* begin Selected passage *

By Jaideep Varma and Jatin Thakkar
Pakistan 236/9; Bangladesh 234/8 (Pakistan won by 2 runs)
The scorecard of the match is here.
It has become legend to associate choking with post-Apartheid South African cricket teams. But perhaps the country that should be associated with it the most is Bangladesh. Not being able to overcome pressure often enough is the main reason why Bangladeshi teams have not achieved greater things in cricket. Talent they have never lacked, nor the passion to get deeper into a scrap, often not even the discipline required to organise a win. But more often than not, when things got hot in the kitchen, they slipped.
Like on Thursday night when the match was theirs to be won. The bowlers had done a great job in restricting Pakistan to 236 (would have been even better if the last over had not yielded 19 runs). They began well too – it was 68 for no loss in the 17th over. Soon, it was 81-3 with a well-set Tamim Iqbal giving it away. Later, it was 179-4 in the 44th over – when Shakib Al Hasan, in excellent touch otherwise, played the last in a series of inexplicably risky shots and perished. At 190-5, captain Mushfiqur Rahim played an absurdly over-adventurous loft – the shot selection suggested they were too nervous to get the runs the reliable, but harder, way. Meanwhile, at the other end of the spectrum, Nazimuddin made 16 in 52 balls and Nasir Hossain 28 in 63 – paralysed by the fear of losing. They needed just 9 runs in 6 balls, there were overthrows in the middle of the over, and still they couldn’t do it. They did not know how to win. Too many emotions came in the way.

* end Selected passage *
* begin Data supplied *

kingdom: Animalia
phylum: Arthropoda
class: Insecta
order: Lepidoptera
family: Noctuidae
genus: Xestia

* end Data supplied *
* begin Data supplied *

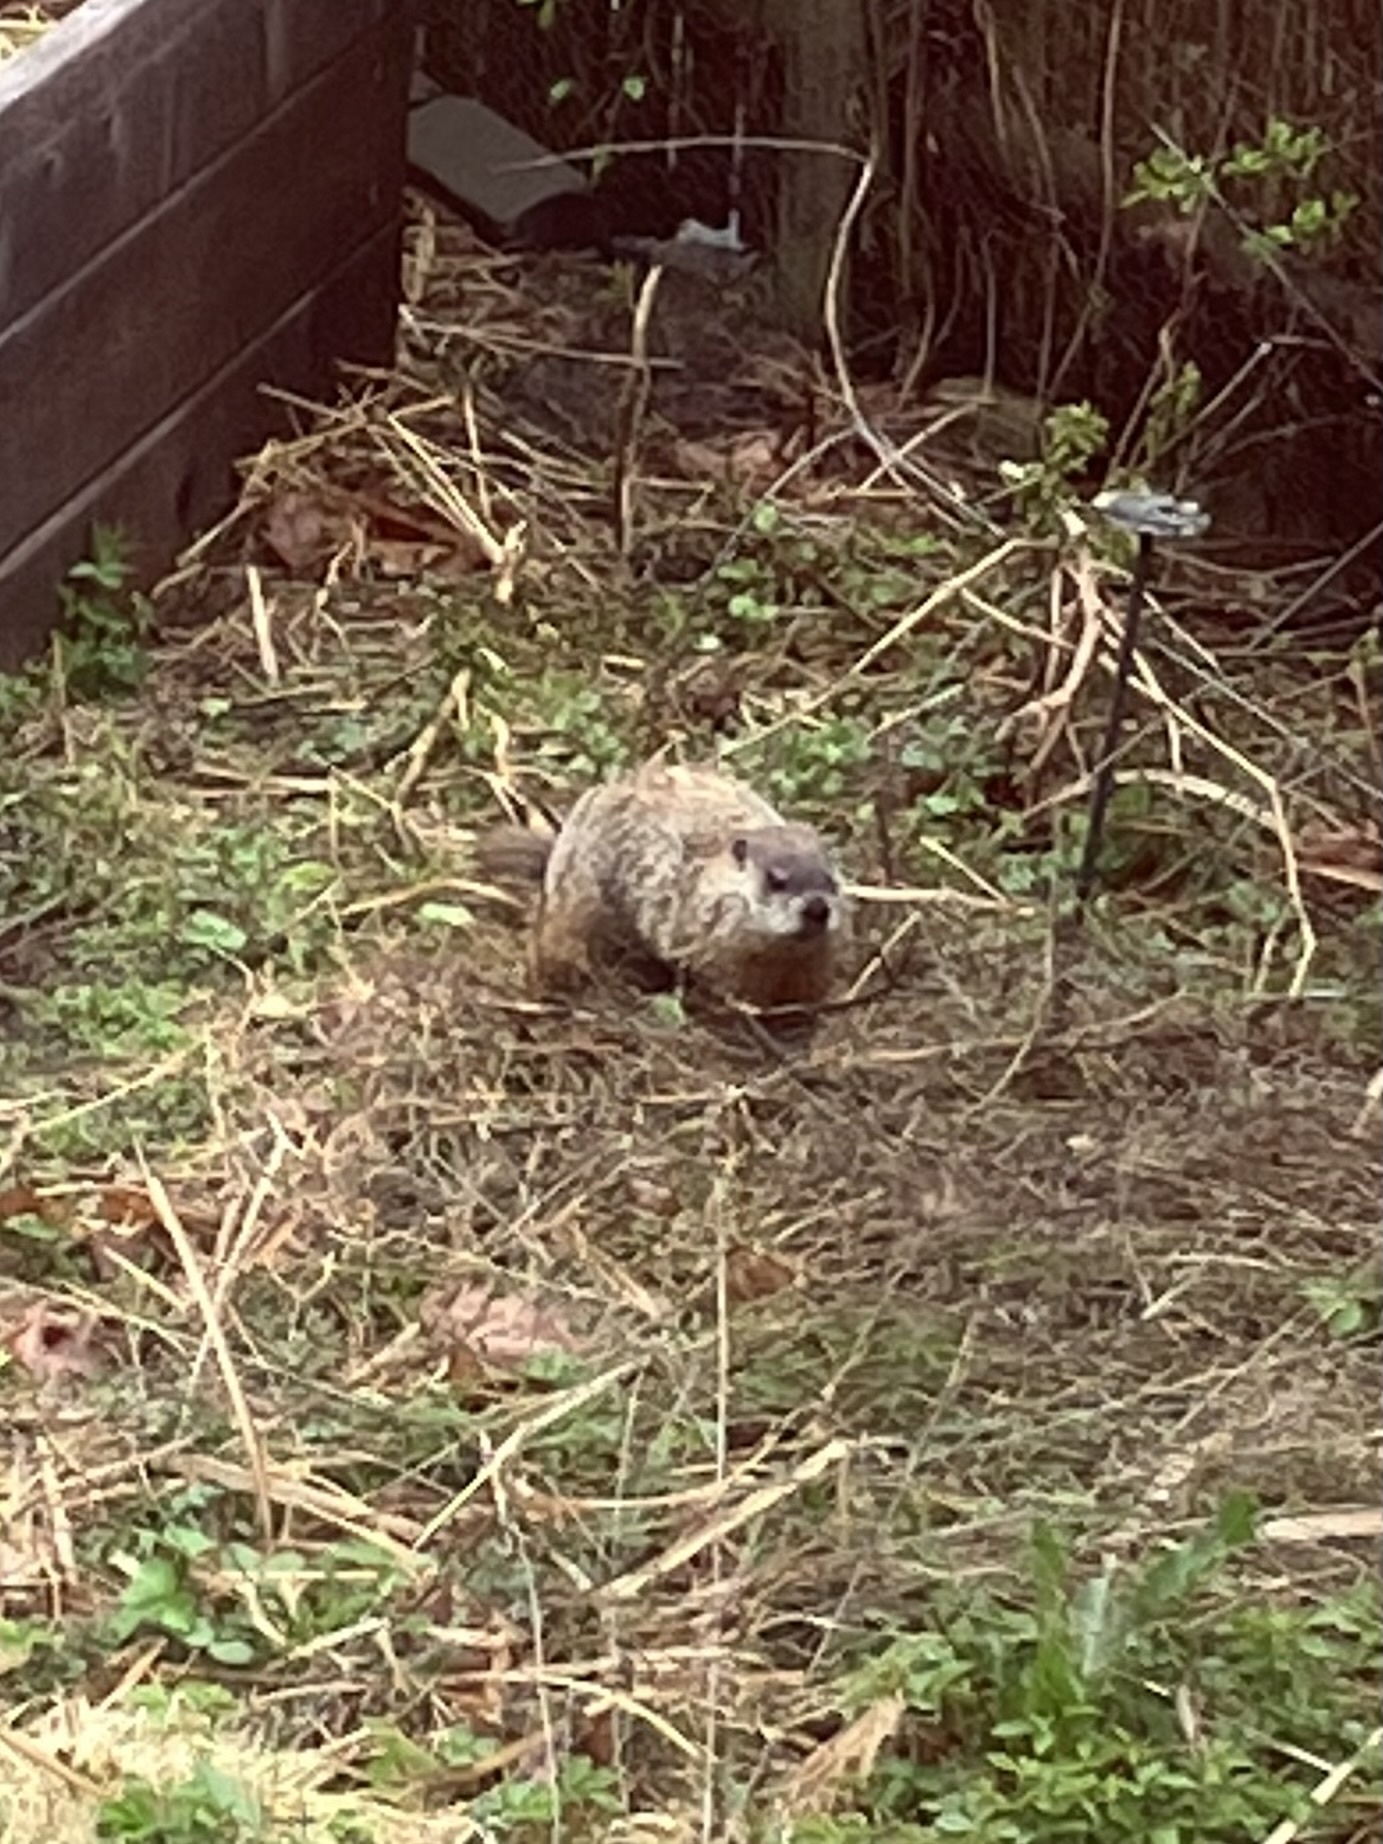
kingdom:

* end Data supplied *

**Things to do**
**a)** Retype the cricket match report from "By Jaideep Varma" up to and including "kitchen, they slipped.".
**b)** Continue the report on the Pakistan–Bangladesh match from its last sentence.
None of the items are needed for this work.

**Set of answers**
**a)**
By Jaideep Varma and Jatin Thakkar
Pakistan 236/9; Bangladesh 234/8 (Pakistan won by 2 runs)
The scorecard of the match is here.
It has become legend to associate choking with post-Apartheid South African cricket teams. But perhaps the country that should be associated with it the most is Bangladesh. Not being able to overcome pressure often enough is the main reason why Bangladeshi teams have not achieved greater things in cricket. Talent they have never lacked, nor the passion to get deeper into a scrap, often not even the discipline required to organise a win. But more often than not, when things got hot in the kitchen, they slipped.

**b)**
The primary IMPACT observation in all this is – Bangladesh never, at any stage of their innings, faced the pressure of falling wickets out-of-proportion to the norm in the match. This suggests that they had the match under control most of the time, and yet somehow they unfathomably lost.
Through so much to admire about Bangladesh’s performances right through this tournament, and even this match, the message that came through was that Bangladesh are not ready to be world-beaters yet. But they may be closer than they have ever been before – there have been enough signs of that lately.
Here is the final through the Impact Index prism.
Shakib Al Hasan was the highest impact player in the match. As he is for Bangladesh in ODI cricket history, he was the highest impact batsman as well as bowler in the match. As the 5th-highest impact current ODI player in the world (minimum 75 matches; after Kallis, Dhoni, Watson and Tendulkar), Shakib had everything going for him in this innings when he began to take completely unwarranted risks, and finally perished to a poor shot. When dismissed for 68 in 72 balls (IMPACT 3.88), he would have perhaps hoped for a team effort to see them through. It did come through Mortaza (18 in 9 balls; IMPACT 1.34) and Mahmudullah (17 in 16 balls; IMPACT 0.99) but it just wasn’t enough.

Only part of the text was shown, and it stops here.